# Implement RISC-V compressed instruction support for rv32emu-next
contributed by < [`kaeteyaruyo`](https://github.com/kaeteyaruyo) >
## Introduction
The **RISC-V standard compressed instruction set extension**, short for **"RVC"**, is a RISC-V standard extension which reduces static and dynamic code size by adding short 16-bit instruction encodings for common operations. This documentation is aimed to explain how to support RVC extension on [rv32emu-next](https://github.com/sysprog21/rv32emu-next).
You can find the source code [here](https://github.com/kaeteyaruyo/rv32emu-next/tree/feature-RVC).
## Instruction Fetch Alignment
To support this extension, I introduce 2 attribute into the virtual machine: `inst_buffer` and `inst_length`.
* `inst_buffer`: Stand for "Insturction buffer". In RV32I, instruction fetch gets a 32-bit instruction at once.
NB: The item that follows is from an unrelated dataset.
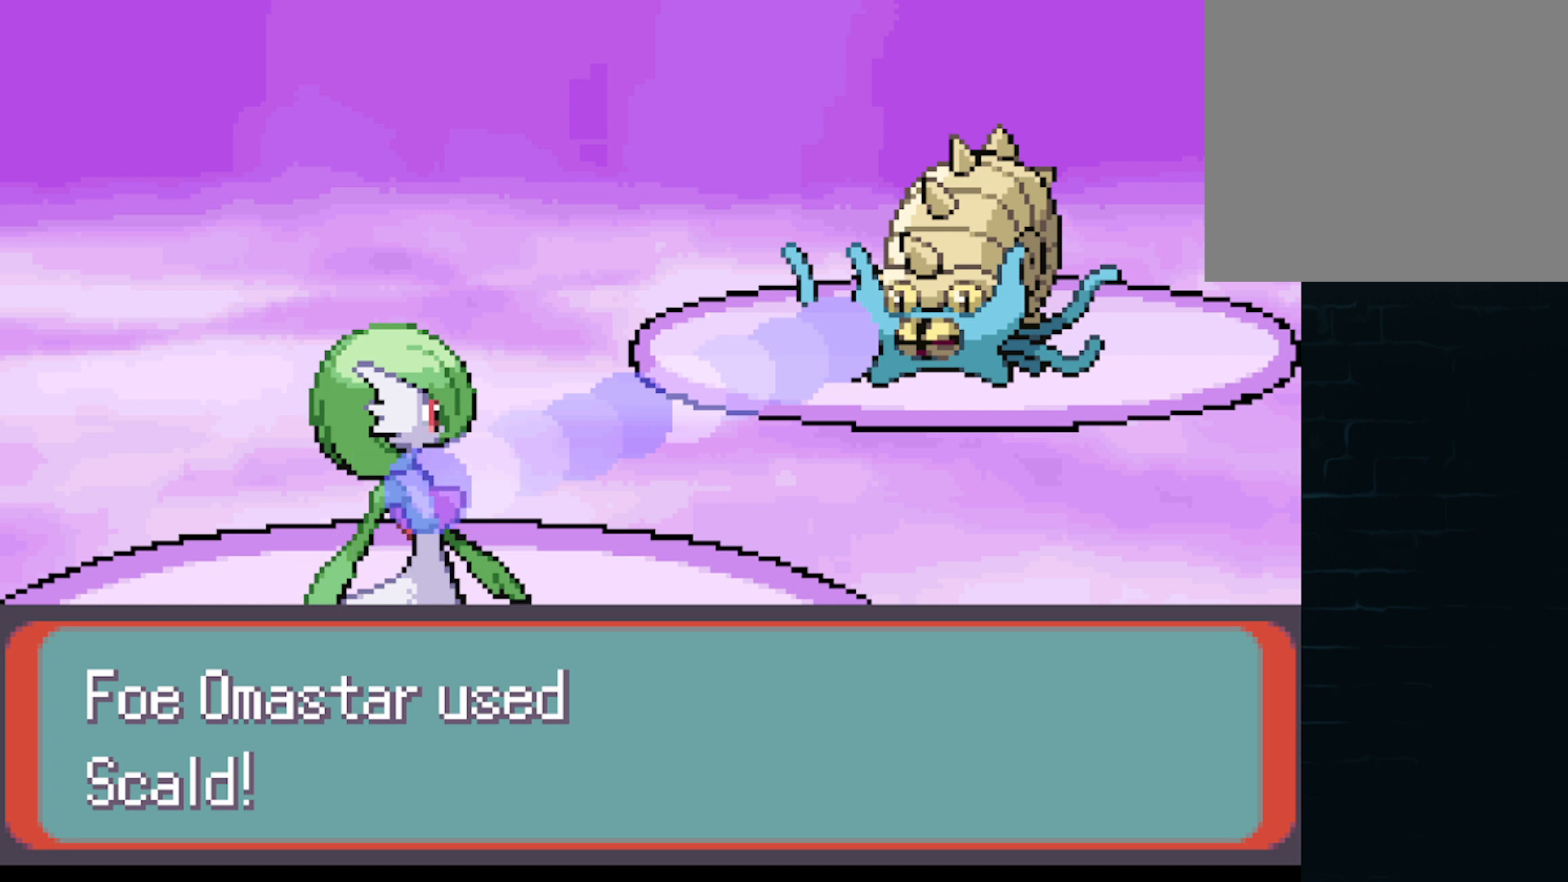
{"buttons": [], "left_stick": "center", "events": []}
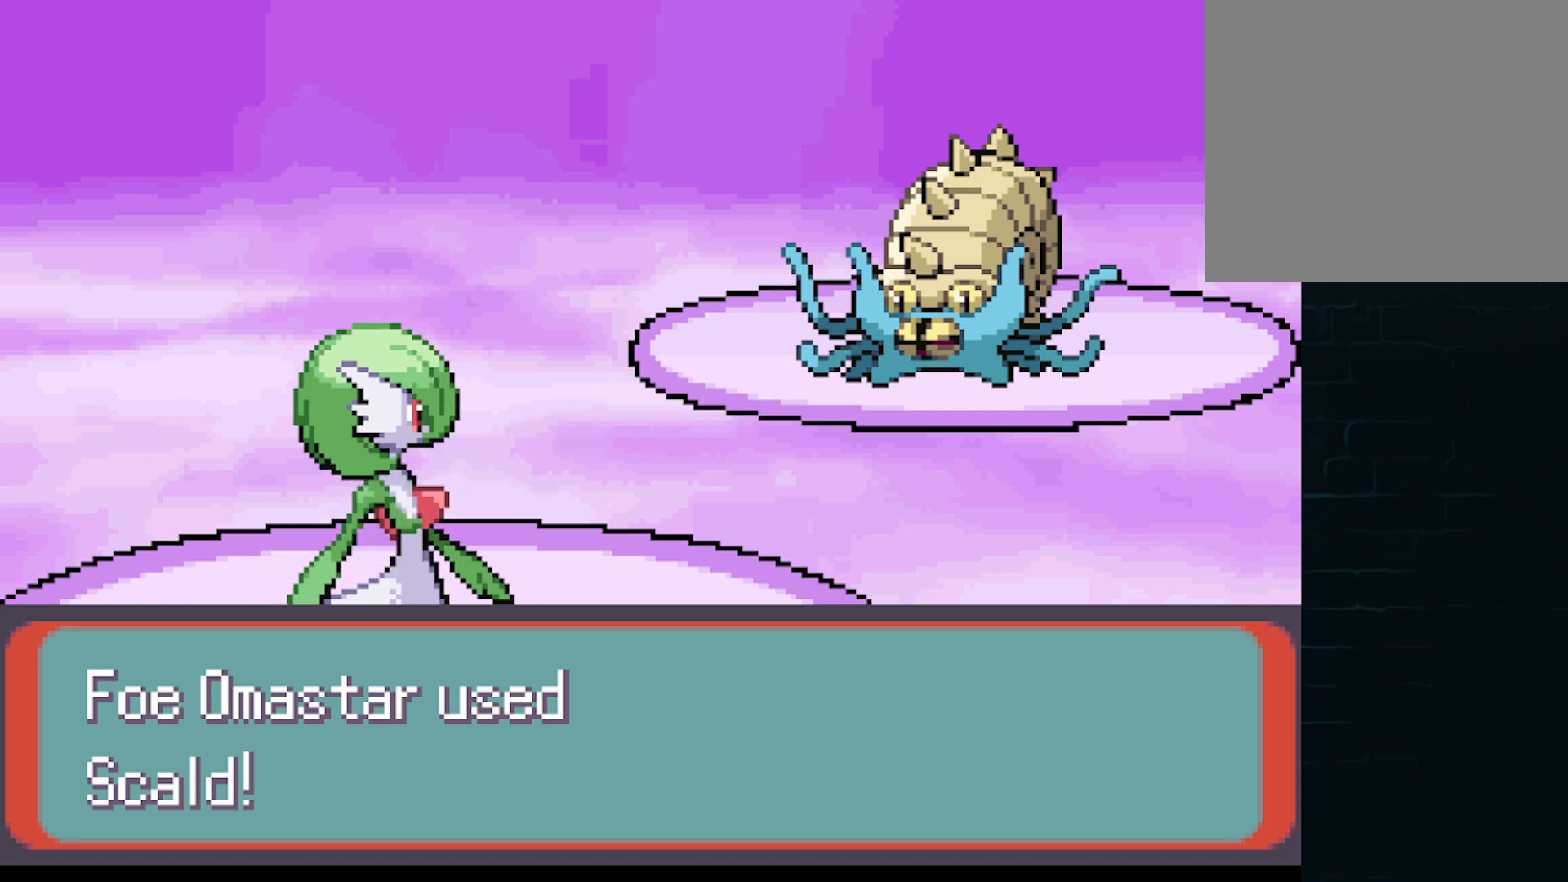
{"buttons": [], "left_stick": "center", "events": []}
But in RV32C, it is possible that we get more than one instruction at once (what we possibly get are listed in table below), so we need to buffer the part that we are not processing. And since we distinguish 32-bit instruction from 16-bit one by checking its lower 2 bit (`(inst_buffer & 3) == 3 ? 32-bit : 16-bit`), so we need to make sure that anything left in buffer is placed in the lower byte.
![](https://i.imgur.com/5u9MzSR.png)
* `inst_length`: This field indicates how many bytes the PC should increase in this execution. If the instruction length is 2 byte, PC should increase by 2, else it should increase by 4.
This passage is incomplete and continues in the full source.